Several miles east of Montefrio lies the vast archaeological site known as Las Peñas de los Gitanos - The Cliffs of the Gypsies. We decided to get closer to the mysteries of this lovely spot by sleeping in one of the Copper Age "dolmens", or megalithic tombs, which litter the floor of the great canyon. Thus one fine day in August we set out from Montefrio, with the hired help of El Gordo and his donkey, laden with our groceries and a few of Manolo's sheepskins to sleep on. When the villagers learned where we were going they murmured in awe, "¡Van a dormir con los muertos!".

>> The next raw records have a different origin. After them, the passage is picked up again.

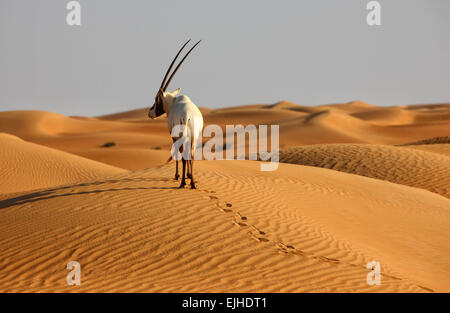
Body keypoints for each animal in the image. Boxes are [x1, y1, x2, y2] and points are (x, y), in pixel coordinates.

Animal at [148, 40, 204, 189]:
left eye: (156, 99)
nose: (150, 113)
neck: (174, 102)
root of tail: (188, 116)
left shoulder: (173, 135)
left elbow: (177, 153)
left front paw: (177, 176)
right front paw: (189, 176)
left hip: (181, 135)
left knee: (183, 155)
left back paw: (183, 183)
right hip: (194, 136)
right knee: (191, 155)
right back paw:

We were comfortable enough, just fitting into the floor of the tomb, with our branches and leaves and the fluffy zaleas; and Cristobal came out with his mule to bring us fresh bread every day. We saw no Copper Age spirits, or any Bronze Age ones either, but we did get a portentous glimpse of the shape of things to come. The first space satellites had just been launched by the Russians and then the Americans, and it was lying out one night under the summer sky on the great slab of rock which covered the tomb that we saw one for the first time. We could only tell it apart from the stars because it was moving, on an even but uncharted course, towards the future - like us.